Concentrated Effort and the Illusion of Traditional Workflow

So many of us who work our own hours feel compelled to keep the same shifts as our friends, family, and loved ones. Whether it’s the echoing work ethic of another era, feelings of guilt (internal or external), or advice from others (given as a mantra or maxim), the illusion that being glued in front of a computer equates to work is not necessarily true for all of us.

While sitting down and recording one’s words in some form or fashion are necessary and important for a project to go from concept to finished, all work isn’t required to be done in traditional shifts. Some folks work well fueled by coffee and long days. Others work best in fits and spurts or shorter sessions. When push comes to shove, creatives can crank out the necessary words to fill up a column, a page, a sidebar, or a column, but I’d argue their best work comes forth when they are in a comfortable environment. A suitable chair, an appropriate workstation, the right software, and all that jazz are part of the equation, the hours matter as well. And these words are as permanent as those written on water. The nature of the work sometimes requires an alteration of the environment. For me, horror is best written in the dark hours, or at least the creative jam sessions. The daylight hours lend themselves well to analytical work, such as outlining and the like. Afternoons can be for review and planning for the day ahead. And the point of a project can dictate the hours spent writing. Early on in a project, there might be many words written as the writer works to make the idea(s) manifest. Then there is reflection (especially when it comes to RPG) and consideration which is not necessarily done at the keyboard. The world is indeed a stage. Though I may not be writing every waking moment, I am assuredly working on something even if it might appear I am staring out into space or watching a show. Some folks want to beat themselves up for playing  a video game or watching some random this or that. Creatives develop a filter. They need to take in content. They need to do it in an atmosphere unencumbered by distraction (either internal voices telling them “to get work done” or external judgments anyone on the internet is quick to dispense). You need to give yourself permission to not only create, but to refuel. We have to have experiences to write about them. We must soak in information. We must put our stamp on it. We must do what works for us. And the same routine may not work twice in a row. Keeping yourself off balance can invigorate your work.

If you’re watching a show when you feel you should be writing, make a choice to devote yourself either to the show or get up and scribble those words down. Otherwise, you are doing yourself no good. And when you’re working, work. Be in the moment. Don’t cave to distractions. Organization and structure is a necessary thing, as are deadlines (even if they be secret and known only to you).
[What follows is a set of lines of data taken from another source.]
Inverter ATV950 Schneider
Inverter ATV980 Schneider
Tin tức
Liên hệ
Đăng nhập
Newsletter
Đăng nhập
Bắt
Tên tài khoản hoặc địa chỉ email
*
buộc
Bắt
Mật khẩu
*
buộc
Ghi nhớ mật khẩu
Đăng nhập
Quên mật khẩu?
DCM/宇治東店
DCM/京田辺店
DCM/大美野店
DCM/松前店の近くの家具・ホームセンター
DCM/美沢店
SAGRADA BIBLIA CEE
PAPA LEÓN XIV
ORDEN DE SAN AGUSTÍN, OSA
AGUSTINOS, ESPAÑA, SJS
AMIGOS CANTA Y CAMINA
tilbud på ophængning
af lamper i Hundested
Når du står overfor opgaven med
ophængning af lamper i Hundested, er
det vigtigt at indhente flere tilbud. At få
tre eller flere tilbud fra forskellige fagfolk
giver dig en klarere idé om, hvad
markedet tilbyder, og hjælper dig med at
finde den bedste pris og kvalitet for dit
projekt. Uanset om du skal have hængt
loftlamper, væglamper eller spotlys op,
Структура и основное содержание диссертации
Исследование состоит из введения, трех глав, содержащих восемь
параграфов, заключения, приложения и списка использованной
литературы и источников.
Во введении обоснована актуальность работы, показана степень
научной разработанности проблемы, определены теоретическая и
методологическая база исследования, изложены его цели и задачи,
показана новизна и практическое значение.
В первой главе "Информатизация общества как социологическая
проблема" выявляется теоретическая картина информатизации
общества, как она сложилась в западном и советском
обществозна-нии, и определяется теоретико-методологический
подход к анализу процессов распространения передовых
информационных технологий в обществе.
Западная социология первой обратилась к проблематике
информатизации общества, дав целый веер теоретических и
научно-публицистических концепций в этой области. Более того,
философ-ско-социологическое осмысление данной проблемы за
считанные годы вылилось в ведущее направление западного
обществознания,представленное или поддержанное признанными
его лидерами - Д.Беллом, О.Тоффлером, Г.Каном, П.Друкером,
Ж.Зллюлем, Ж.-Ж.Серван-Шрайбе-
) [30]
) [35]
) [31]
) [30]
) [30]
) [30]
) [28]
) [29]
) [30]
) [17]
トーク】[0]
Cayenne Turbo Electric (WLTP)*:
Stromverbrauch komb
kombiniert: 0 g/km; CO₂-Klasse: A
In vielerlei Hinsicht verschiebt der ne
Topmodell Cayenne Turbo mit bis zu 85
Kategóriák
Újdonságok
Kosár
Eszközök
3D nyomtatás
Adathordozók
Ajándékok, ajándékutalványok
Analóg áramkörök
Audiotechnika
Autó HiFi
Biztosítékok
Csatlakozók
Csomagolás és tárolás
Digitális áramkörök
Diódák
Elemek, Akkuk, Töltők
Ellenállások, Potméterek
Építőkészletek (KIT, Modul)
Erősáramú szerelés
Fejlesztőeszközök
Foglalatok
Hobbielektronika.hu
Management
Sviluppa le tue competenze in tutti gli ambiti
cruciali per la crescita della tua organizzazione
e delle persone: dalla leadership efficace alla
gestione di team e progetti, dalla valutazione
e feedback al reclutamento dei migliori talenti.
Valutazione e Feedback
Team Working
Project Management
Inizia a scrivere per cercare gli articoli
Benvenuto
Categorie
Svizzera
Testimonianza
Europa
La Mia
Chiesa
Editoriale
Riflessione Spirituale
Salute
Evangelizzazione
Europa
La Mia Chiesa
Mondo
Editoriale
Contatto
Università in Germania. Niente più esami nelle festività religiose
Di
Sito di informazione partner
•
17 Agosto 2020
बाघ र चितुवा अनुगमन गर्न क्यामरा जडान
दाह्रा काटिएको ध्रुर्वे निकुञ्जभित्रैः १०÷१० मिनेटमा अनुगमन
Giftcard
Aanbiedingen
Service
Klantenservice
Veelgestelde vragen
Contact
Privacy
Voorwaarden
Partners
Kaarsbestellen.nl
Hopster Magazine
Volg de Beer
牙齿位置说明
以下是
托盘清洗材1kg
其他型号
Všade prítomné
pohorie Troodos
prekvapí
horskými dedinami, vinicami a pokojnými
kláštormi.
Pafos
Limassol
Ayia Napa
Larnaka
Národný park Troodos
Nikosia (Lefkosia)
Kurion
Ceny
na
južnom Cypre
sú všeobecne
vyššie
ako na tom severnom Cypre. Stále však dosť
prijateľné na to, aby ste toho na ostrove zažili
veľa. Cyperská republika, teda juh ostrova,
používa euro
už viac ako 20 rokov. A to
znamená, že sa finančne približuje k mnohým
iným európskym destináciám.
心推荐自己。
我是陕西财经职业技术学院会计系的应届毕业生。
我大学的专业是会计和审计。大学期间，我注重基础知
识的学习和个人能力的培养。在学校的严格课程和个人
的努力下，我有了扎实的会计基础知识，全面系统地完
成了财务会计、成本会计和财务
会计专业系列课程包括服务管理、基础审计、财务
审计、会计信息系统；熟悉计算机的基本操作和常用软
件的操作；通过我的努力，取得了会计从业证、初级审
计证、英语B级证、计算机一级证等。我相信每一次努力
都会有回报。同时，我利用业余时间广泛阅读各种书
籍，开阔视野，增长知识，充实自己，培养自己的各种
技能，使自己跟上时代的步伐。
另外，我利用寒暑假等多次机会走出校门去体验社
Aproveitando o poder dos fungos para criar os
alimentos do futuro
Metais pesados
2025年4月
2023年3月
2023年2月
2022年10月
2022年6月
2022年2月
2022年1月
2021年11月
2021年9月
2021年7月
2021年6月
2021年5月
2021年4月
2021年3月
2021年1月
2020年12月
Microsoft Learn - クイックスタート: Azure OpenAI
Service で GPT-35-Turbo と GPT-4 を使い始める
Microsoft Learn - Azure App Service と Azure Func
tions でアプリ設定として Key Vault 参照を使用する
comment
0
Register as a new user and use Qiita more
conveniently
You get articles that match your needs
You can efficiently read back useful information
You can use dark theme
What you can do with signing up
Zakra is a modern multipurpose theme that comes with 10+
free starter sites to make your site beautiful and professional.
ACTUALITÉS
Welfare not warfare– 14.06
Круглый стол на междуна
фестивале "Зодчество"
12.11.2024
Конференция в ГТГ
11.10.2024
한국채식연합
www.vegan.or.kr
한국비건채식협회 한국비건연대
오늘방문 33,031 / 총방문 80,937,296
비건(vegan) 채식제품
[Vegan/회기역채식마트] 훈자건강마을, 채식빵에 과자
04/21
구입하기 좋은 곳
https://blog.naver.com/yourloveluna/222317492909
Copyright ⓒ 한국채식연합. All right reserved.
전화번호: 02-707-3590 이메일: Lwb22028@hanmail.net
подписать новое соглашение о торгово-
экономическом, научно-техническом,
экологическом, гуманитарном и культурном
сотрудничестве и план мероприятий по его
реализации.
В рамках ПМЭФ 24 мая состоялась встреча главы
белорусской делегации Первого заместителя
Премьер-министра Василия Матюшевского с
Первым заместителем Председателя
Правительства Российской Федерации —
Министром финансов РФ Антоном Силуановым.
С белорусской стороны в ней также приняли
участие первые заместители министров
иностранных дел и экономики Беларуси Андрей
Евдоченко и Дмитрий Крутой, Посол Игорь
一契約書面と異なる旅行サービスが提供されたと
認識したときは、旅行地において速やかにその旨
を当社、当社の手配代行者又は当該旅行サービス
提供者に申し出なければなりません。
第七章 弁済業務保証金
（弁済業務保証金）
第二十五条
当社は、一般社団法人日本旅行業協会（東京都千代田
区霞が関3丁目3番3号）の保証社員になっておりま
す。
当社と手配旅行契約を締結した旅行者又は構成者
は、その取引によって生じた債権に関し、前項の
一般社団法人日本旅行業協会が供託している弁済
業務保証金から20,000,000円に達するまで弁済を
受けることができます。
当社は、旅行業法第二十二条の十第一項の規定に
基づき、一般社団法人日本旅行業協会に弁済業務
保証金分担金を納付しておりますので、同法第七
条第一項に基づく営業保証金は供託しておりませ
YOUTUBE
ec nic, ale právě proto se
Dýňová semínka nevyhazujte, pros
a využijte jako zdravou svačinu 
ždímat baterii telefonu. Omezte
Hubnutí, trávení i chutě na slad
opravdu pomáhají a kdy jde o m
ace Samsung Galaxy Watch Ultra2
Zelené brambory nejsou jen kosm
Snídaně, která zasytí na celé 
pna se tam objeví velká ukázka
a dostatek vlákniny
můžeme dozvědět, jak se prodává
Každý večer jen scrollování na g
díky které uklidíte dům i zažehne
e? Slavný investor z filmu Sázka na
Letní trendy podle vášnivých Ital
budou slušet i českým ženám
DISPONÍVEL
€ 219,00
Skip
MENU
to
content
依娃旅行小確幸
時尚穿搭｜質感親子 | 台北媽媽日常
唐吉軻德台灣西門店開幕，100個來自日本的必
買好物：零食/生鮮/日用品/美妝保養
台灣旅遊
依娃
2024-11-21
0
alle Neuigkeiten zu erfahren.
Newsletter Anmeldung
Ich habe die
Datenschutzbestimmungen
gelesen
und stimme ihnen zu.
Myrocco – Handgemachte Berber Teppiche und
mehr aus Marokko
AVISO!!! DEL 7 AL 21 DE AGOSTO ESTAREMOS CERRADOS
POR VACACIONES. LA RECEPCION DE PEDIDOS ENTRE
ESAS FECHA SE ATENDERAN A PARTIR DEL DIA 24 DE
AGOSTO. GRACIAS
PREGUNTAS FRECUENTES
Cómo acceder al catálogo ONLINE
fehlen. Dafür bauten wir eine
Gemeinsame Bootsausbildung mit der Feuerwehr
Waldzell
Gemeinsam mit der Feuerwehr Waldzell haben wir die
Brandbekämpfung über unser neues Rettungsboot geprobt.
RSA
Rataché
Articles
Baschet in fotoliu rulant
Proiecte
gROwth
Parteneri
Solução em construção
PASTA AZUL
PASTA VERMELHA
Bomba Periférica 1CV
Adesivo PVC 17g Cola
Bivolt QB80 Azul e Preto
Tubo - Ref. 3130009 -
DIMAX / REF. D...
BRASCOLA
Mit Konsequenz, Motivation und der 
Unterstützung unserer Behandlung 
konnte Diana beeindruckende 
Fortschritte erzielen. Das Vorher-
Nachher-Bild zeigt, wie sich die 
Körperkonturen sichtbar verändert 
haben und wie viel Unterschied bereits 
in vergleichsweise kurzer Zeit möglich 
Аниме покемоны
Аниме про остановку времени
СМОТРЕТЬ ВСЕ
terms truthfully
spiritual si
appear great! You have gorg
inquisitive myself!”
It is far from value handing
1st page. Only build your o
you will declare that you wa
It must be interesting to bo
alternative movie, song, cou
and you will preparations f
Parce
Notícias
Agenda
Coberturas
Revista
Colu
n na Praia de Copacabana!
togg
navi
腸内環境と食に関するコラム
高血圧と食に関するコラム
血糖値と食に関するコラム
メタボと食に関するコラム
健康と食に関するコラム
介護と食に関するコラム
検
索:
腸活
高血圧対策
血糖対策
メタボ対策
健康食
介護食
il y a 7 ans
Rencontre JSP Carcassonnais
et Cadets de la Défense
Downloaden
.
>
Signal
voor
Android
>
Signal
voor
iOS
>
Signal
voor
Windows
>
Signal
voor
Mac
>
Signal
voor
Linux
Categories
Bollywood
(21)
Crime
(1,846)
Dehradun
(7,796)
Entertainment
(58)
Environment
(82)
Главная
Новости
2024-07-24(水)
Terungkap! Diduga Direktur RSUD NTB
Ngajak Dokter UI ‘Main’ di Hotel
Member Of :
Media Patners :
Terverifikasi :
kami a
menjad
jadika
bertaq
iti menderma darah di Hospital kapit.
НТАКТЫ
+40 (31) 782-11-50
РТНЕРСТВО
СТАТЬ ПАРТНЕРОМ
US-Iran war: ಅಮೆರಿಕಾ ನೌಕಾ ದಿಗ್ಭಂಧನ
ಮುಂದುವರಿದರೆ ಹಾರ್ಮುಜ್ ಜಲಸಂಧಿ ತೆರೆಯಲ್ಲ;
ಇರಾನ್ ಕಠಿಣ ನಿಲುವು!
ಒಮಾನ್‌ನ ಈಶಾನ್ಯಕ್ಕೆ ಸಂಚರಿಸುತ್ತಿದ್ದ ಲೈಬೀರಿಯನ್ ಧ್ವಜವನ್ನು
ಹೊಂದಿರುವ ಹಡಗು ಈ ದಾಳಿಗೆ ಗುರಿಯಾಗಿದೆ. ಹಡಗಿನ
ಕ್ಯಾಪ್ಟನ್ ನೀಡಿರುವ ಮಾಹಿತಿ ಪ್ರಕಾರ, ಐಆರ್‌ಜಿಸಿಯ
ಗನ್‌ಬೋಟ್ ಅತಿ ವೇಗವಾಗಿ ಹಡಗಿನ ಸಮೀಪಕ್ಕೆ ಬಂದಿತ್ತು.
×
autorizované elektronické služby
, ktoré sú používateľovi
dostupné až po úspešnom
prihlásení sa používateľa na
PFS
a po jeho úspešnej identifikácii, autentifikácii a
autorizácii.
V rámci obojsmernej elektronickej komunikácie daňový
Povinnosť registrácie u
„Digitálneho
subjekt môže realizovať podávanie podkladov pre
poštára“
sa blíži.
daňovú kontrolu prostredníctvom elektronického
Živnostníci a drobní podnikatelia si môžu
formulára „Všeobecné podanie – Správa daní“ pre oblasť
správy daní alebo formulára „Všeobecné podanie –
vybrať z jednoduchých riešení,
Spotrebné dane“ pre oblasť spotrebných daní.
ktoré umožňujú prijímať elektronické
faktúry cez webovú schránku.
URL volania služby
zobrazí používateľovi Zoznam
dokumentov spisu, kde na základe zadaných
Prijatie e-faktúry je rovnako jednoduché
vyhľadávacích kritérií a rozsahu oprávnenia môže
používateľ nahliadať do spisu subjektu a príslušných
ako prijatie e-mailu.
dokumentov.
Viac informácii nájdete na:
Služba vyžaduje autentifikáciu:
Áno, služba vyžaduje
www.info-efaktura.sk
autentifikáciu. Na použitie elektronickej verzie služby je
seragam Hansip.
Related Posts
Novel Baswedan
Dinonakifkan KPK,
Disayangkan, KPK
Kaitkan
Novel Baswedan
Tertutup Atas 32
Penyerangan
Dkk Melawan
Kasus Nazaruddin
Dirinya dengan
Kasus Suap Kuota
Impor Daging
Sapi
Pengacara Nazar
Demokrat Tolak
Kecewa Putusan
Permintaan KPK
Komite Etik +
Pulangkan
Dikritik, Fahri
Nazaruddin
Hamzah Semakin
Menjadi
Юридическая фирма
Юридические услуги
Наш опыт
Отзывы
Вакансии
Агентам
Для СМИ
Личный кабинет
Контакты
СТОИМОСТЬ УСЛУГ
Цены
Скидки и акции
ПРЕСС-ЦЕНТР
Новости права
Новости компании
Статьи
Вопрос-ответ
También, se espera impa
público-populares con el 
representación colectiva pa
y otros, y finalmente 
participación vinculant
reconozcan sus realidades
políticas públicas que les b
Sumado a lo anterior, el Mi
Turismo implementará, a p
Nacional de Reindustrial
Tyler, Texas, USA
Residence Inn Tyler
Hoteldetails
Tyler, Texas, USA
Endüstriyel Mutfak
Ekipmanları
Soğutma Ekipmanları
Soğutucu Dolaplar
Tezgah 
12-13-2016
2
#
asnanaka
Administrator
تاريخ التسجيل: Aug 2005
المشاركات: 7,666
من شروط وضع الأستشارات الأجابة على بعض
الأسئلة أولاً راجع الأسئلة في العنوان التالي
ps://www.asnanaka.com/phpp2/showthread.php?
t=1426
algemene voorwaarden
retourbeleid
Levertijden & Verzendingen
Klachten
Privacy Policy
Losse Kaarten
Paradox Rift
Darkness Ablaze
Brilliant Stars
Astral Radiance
I’ll share one anecdote. Typically, I have a hard time with downtime, especially when I’m swept up in a project. I need to be constantly on something each and every day to feel most engaged and up to speed, otherwise I can feel like I’m having to spend awhile reorienting myself (which is rather unsatisfying, to say the least). It doesn’t have to be all the hours of every day, but enough to mentally mark my place to keep momentum properly flowing. I’ll admit, there have been times when I’ve spent nearly every waking moment consumed by a project where my health suffered a touch, and I’d get the work done and be drained for awhile. I know I’m not alone in this. I’ve chatted with other friends and colleagues who have similar anecdotes to share. I admit saying one suffers for their art is romantic and all, but not good in the long run, and plays havoc on relationships. While we want to do what we do, we should aspire to be more than the sum of our parts, and we need to live life along the way.

Today’s takeaway: manage your time wisely without regret. Want to spend some time watching a show instead of writing some words? Good show or bad, it’ll teach you something (if you allow it to).